Política

Empresários criticam greve: “Receber salário já está de bom tamanho”

Por Josiane Dalmagro e Sandra Carvalho

Representantes dos setores empresariais de Mato Grosso tecem duras críticas aos servIdores em greve pelo pagamento integral da Revisão Geral Anual (RGA) durante reunião convocada pelo governador Pedro Taques (PSDB) no mesmo momento em que o projeto do Executivo que propõe pagamento de apenas 6% dos 11,28% devidos deveria estar sendo votado na Assembleia Legislativa.
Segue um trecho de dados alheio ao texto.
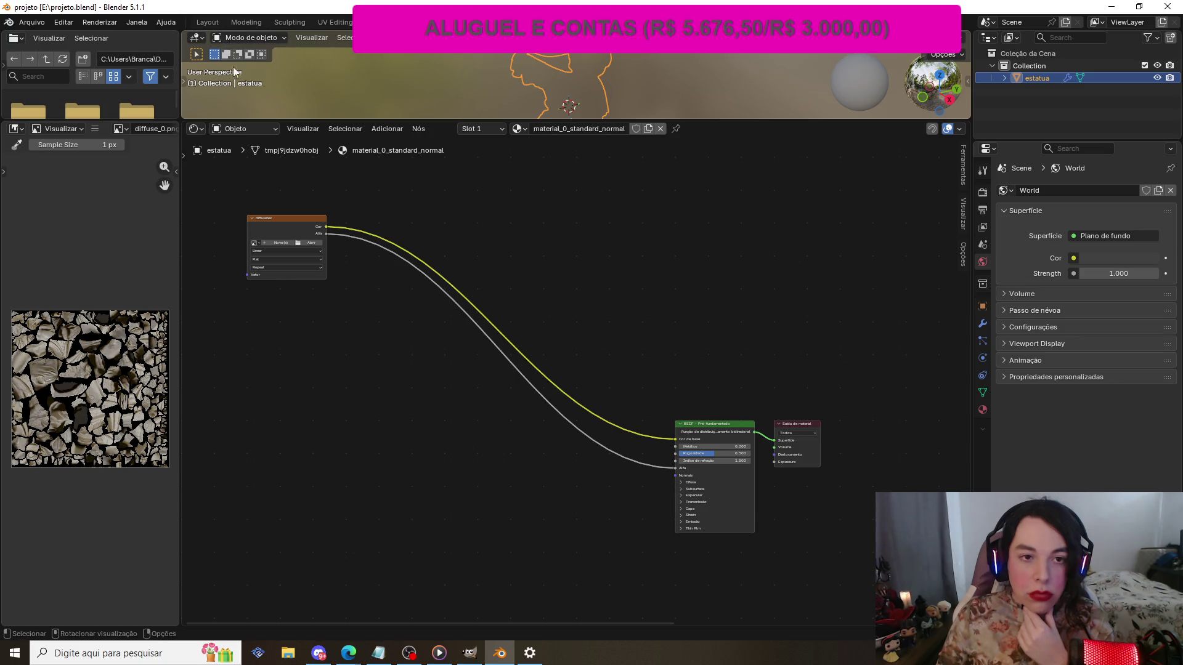
pyautogui.scroll(-1, 313, 149)
pyautogui.scroll(1, 313, 150)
“Receber salários já está de bom tamanho, nós que representamos 97% da arrecadação do estado, nós sentimos na pele a crise econômica em detrimento de todo cenário nacional e Mato Grosso está com salários em dia”, afirmou Fernando Medeiros, do Sindicato de Bares, Restaurantes e Similares.
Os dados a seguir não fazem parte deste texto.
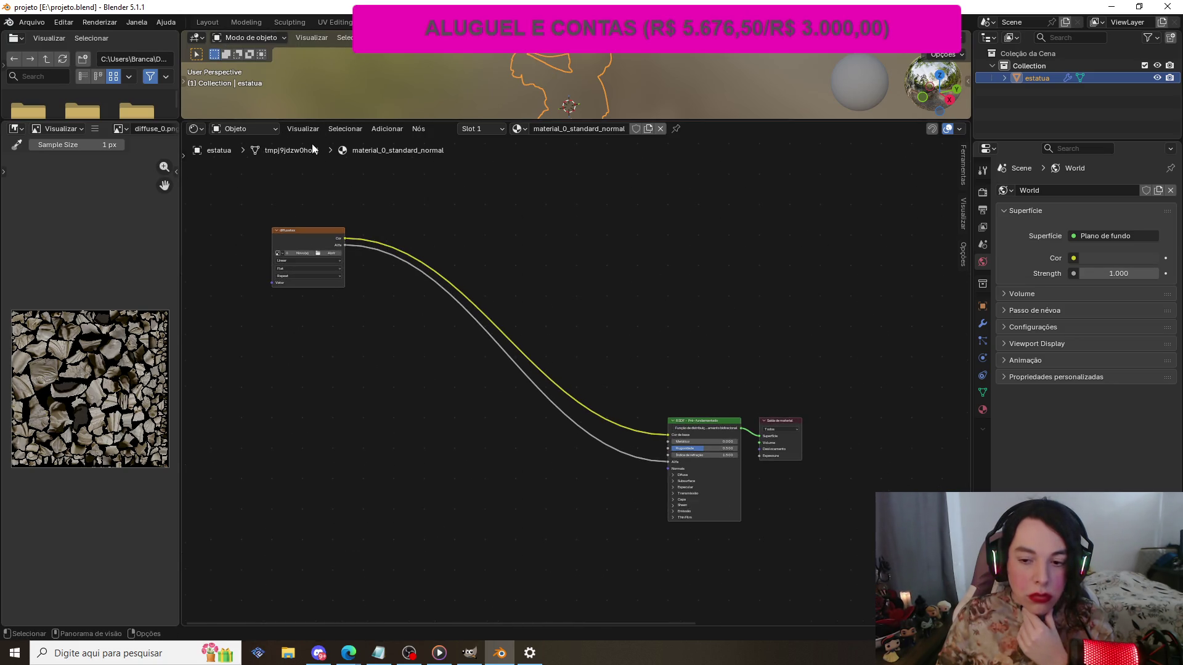
pyautogui.scroll(1, 313, 150)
O empresário considera negativa a questão da RGA e do servidor querer um aumento num momento em que o setor empresarial, segundo ele, corta 40% de seus colaboradores.

Presidente da associação das empresas do Distrito Industrial (Aedic),  Domingos Kennedy, relatou que a entidade é composta por mais de 200 empresas e que o setor sofre muito neste momento de crise. Tínhamos 30 mil empregos diretos, perdemos 2 mil empregos, duas indústrias grandes fecharam, e nós temos diretores de várias associações preocupados com a situação de Mato Grosso”, informou, declarando apoio aos 6% propostos pelo Governo para solucionar a questão da RGA. “Se for maior, quem vai pagar essa conta é o próprio empresário”.

O ex-presidente da Federação da Indústria de Mato Grosso, Alexandre Furlan, e ex-secretário nacional de indústria e comércio, disse ver a greve como uma questão política do que econômica. “Há dois anos tínhamos duas centrais sindicais no pais e hoje temos 12 que recebem mais de 400 milhões do governo. E o que estão fazendo agora é mais uma questão de mídia do que de contraponto”.

Representando o Sindicato das Empresas Distribuidoras de Combustíveis e Lubrificantes (Sindicom), Júlio Flávio pediu outras reuniões para resolver questões como a da RGA junto ao setor produtivo do Estado. "Apoiamos os 6% e uma vez proposta o governo deve encontrar meios para cumprí-la". Para Júlio, os sindicatos estão fazendo uso de estratégias de marketing para para convencer a maioria da população sobre a RGA. "Porém, sabemos que a população quer que o governo pague somente o que tem condições".